◆ 課題内容
• 1. 色校正についての文章を読み、次の問いに答えよ。
(a) 筆者が富士美術印刷へ行ったのは何月何日か。
(b) 西日暮里駅で筆者を待っていたのは誰か。
(c) 色調整の難しい部分を担当するのは誰か。
• 2. 色校正についての文章にある「先週6月22日(金曜日)に富士美術印刷まで行ってきました。」を英語に訳せ。
• 3. 色校正についての文章を、最後の文のあとから書き継げ。

リーメンシュナイダーを歩く 

ドイツ後期ゴシックの彫刻家リーメンシュナイダーたちの作品を訪ねて歩いた記録をドイツの友人との交流を交えて書いていく。

143. 3冊目の写真集 ▶色校正

2018年06月29日 | 日記

▶色校正

梔、再び


 いよいよ色校正が始まりました。

 先週6月22日(金曜日)に富士美術印刷まで行ってきました。5年前に一度来ているにもかかわらず、道順もまったく覚えていなくて心細かったのですが、白石さんが西日暮里駅で待っていてくださいました。そのお顔を見てホッとしました。このあと午後まで一緒に色原稿を見てくださるそうです。

 富士美術印刷についてじきに何人もの方と名刺交換をしたので、どなたがどなたなのか目が白黒してしまいましたが、何度かお目にかかっている加藤さんは営業の方だったと、この日に初めて知りました。前回のブログで、加藤さんが画像を担当してくださっていると紹介してしまいましたが、富士美術印刷と丸善プラネットや他の会社との橋渡しをして活躍している方だったのですね。大変失礼しました。

 実際に色調整の難しい部分を担当してくださるのは大塚欣一さんでした。初めてお目にかかりましたが、私のいわんとすることをサッとのみ込んでメモをし、嫌な顔一つせずに注文を聞いてくださいました。白石さんも加藤さんも、あとで悔いが残らないように、何でも気がついたことは書き込んでおいてくださいと言ってくださったのです。ありがたいことです。雰囲気で面倒だと思っていたり、そこまで要求されてもと思われているのはわかるものです。でも、この富士美術印刷の方々はまったくそんな感じがなく、安心して大船に乗った気持ちがしました。

◆ 出典抜粋
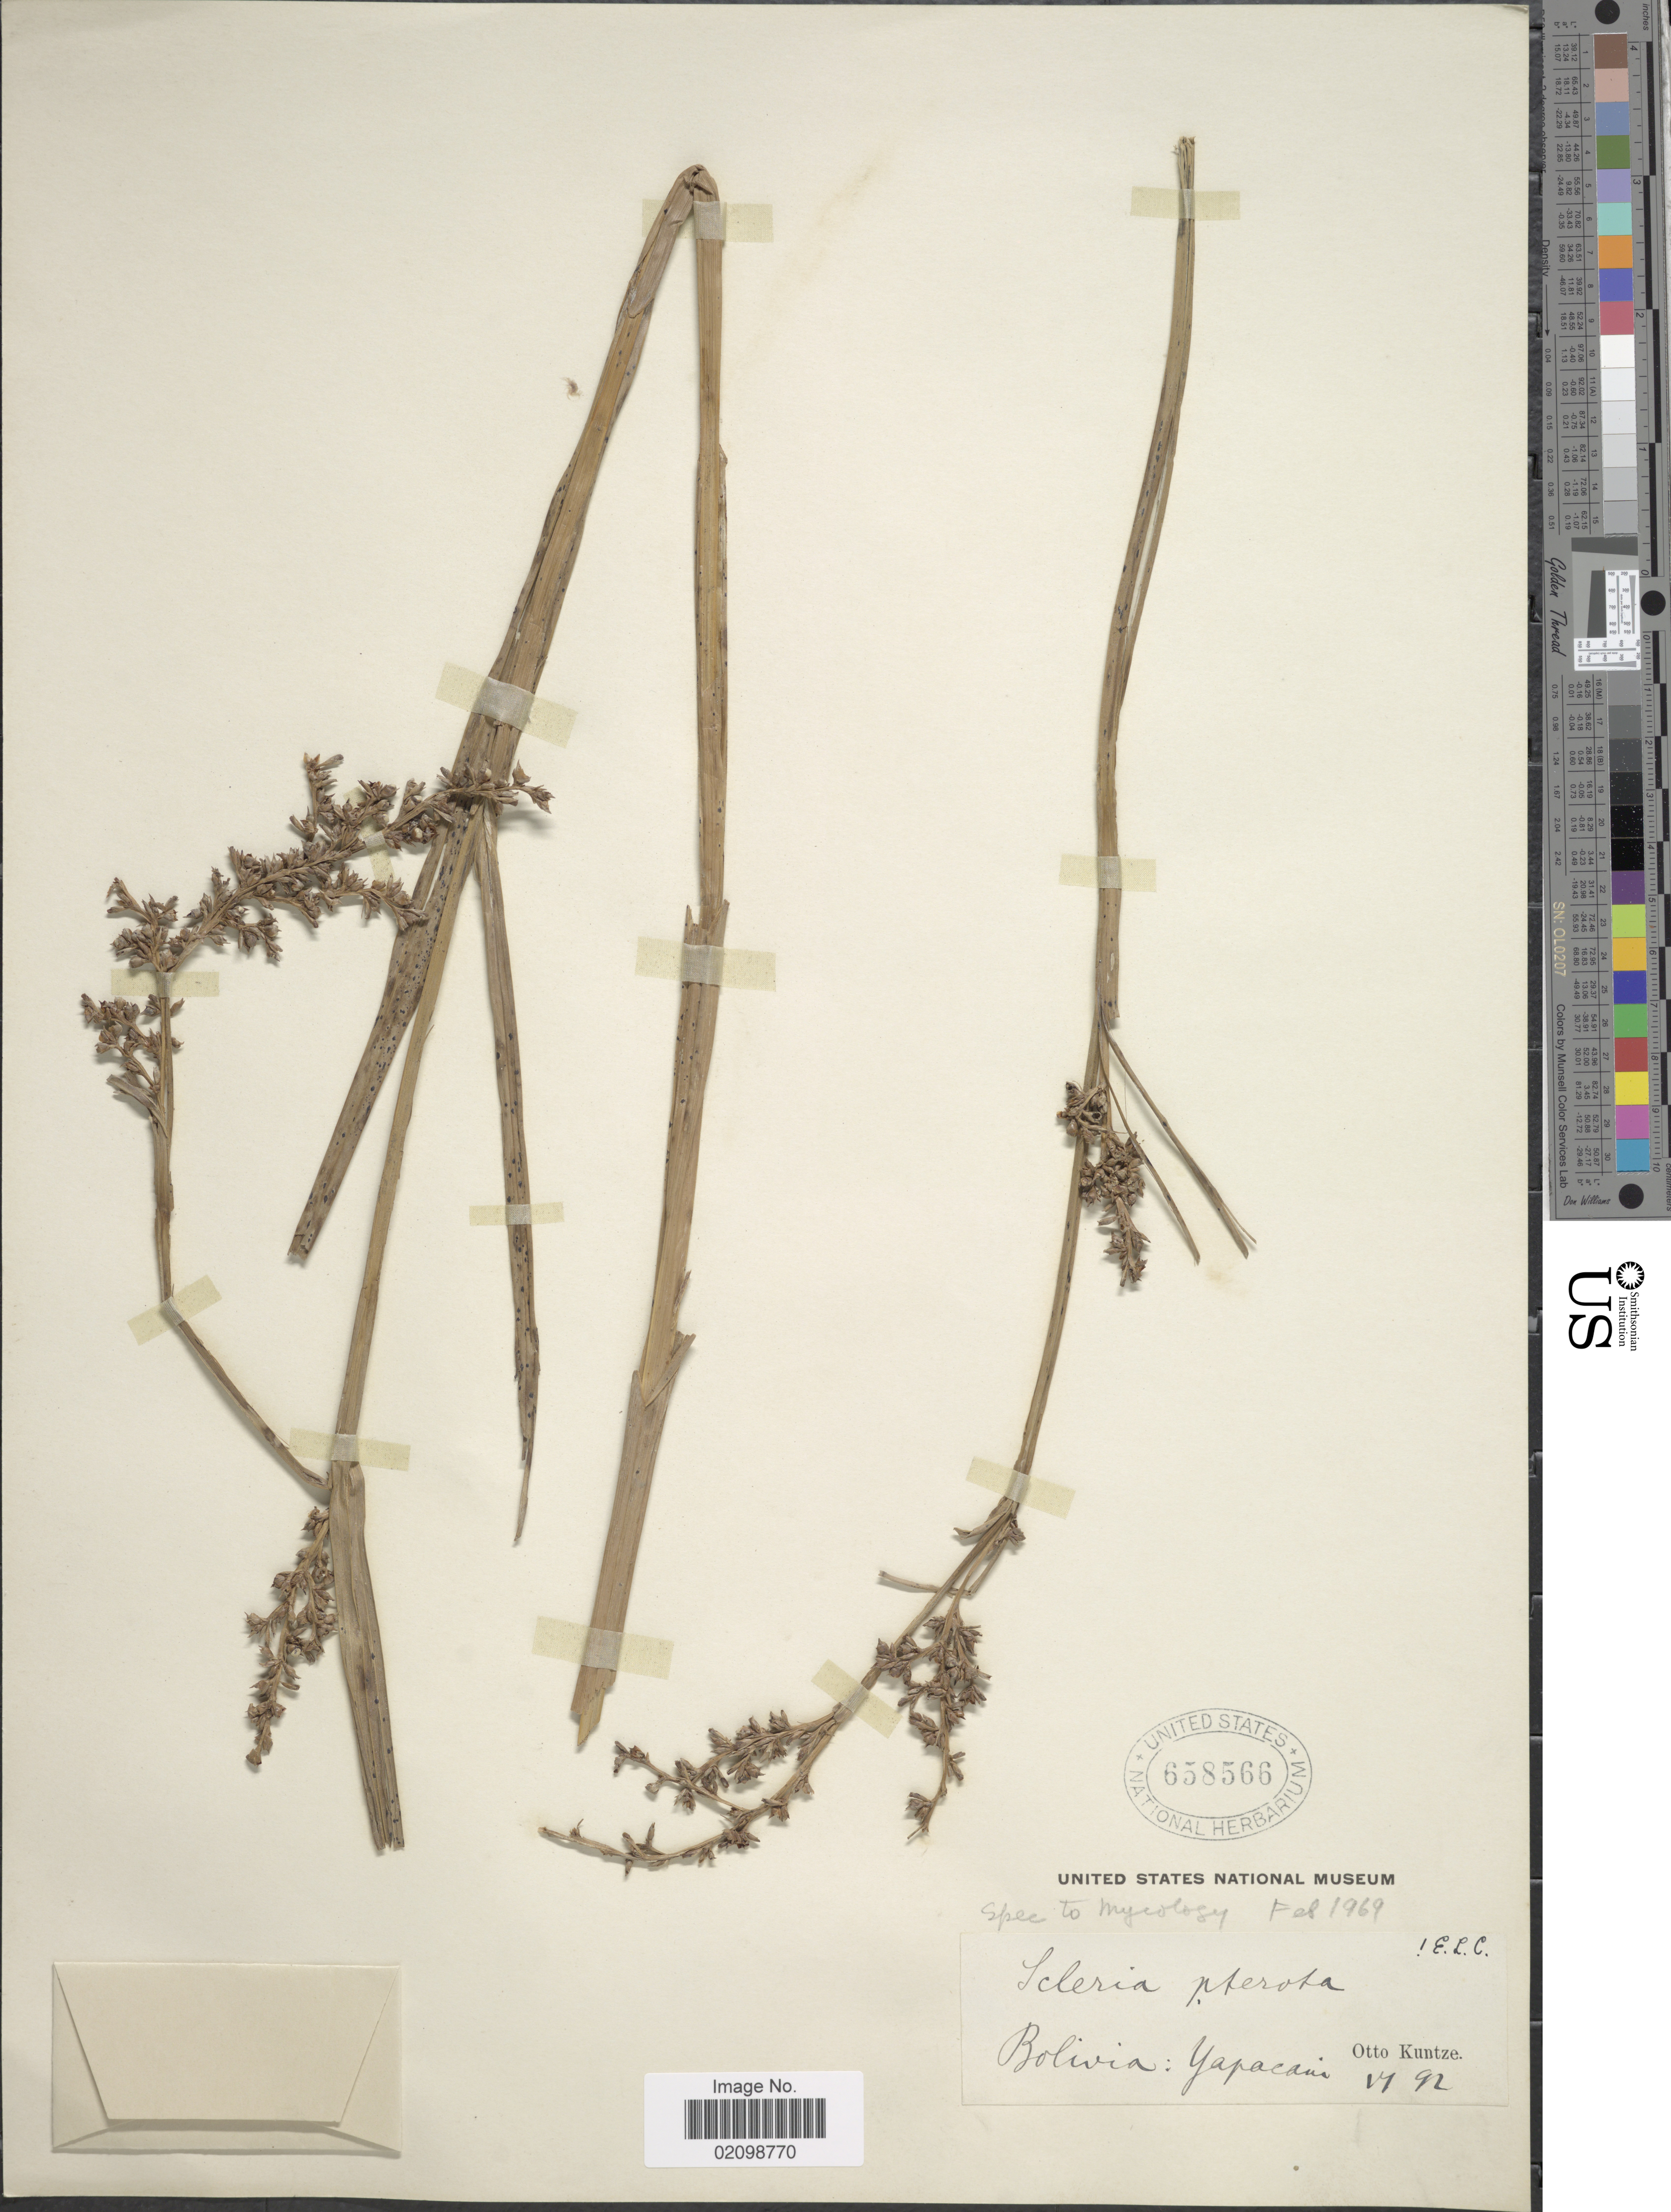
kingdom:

◆ 課題の解答
• 1.
(a) 6月22日(金曜日)
(b) 白石さん
(c) 大塚欣一さん

• 2. Last week, on Friday, June 22, I made a trip to Fuji Bijutsu Printing.

• 3.
 用意してくださった色校正原稿は、私以外の人が見たら、多分十分美しく、彫刻の表情もよく出ていると思えるものだったでしょう。ただ、私としてはこの部屋の壁の色合いが同じように出て欲しいとか、金色が輝きすぎるからもう少し抑えたいとか、肌のきれいなピンク色が出て欲しいとか、大変欲張りなのです。でも、パソコンを見たらまた少し違っている可能性も高いので、大塚さんとの打ち合わせを終え、「原稿は送っても良いですよ」と言ってくださったけれど、自分で持ち帰ることにしました。

 お昼をいっしょにいただいたときに、白石さんが、「印刷するときも見てみますか?」とおっしゃるので、「え、そんなことできるんですか?」と驚いて聞き返してしまいました。「大丈夫だと思いますよ」とのこと。「それなら見てみたい!」という気持ちが入道雲のようにむくむく湧いてきました。ご用があって先に帰られた白石さんのことばを加藤さんに伝えてみたら、「う~~ん」と、ちょっと困った様子。多分大事な集中しなければならない作業の邪魔になるのではないのかなと思ったのですが、「今、見てみます?」と言ってくださったので喜んでついていきました。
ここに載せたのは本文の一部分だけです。